NEW YORK -- A top secret study commissioned by MTV Networks to investigate and explain shifting viewership patterns is causing wide-spread alarm in the health, entertainment, insurance and legal industries, particularly with regards to a heretofore undiscovered causal link between boredom and mortality rates. The data suggest that there is a direct correlation between boredom and at least a 32% increase in life expectancy.

Among MTV's core 12-34 demographic viewership has fallen 11%. During the same period, prime-time viewership decreased 3 percent in that age group and viewing for young men is down 7 percent since last fall. People in this age group do a little more than one-quarter of their TV-watching during traditional prime time, down 10 percent in four years, Nielsen said.

"We are always trying to understand our audience and their preferences. It's just good business practice," said Betsy Frank, Chief Researcher for MTV Networks. "I thought there might be more videogame playing during the earlier hours or fewer shows on between 8 p.m. and 11 p.m. that they want to want, but the reality is our audience is just going belly up much more quickly than anyone realized."

The study identified activities generally identified by youths as being boring, such as baseball, politics, news, and golf, and then found that when compared to Rock Music, not only do participants in those activities have substantially longer lives, fans of those activities live longer as well. Ted Williams lived to 84; Senator Robert Byrd to 87; Walter Cronkite to 88 and Byron Nelson to 92. In contrast, Buddy Holly, Jimi Hendrix, James Dean, Kurt Cobain and Janis Joplin all died before they were 30. Over one hundred elderly football fan deaths were reported as a direct result of Janet Jackson's Superbowl XXXVIII half-time show.

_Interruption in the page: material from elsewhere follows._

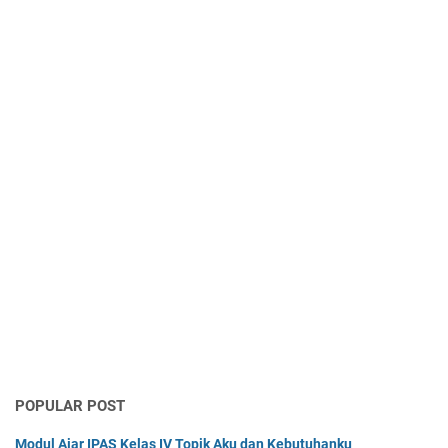
POPULAR POST
Modul Ajar IPAS Kelas IV Topik Aku dan Kebutuhanku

"I suppose it is the classic 'quantity versus quality' argument," said Dr. Gunther Uberflassen, Mudcat Falls Community College Adjunct Professor of Psychology, who has reviewed the study and devised his own an empirical measurement of boredom. "But then again advertisers cannot sell to dead people."

MTV, a division of Viacom, has announced no schedule changes to include more sedentary programming to retain and grow a larger audience share. While insurance companies consider preferred rates based on the so-called Uberflassen Amusement Threshold Scale, the nation's trial lawyers are struggling to understanding the legal implications of the study.

"I mean, who do we sue first? MSNBC, C-SPAN and Major League Baseball for the willful infliction of mental anguish," lamented local attorney Steve Dallas, "Or MTV and the producers of Jackass for wrongful death?"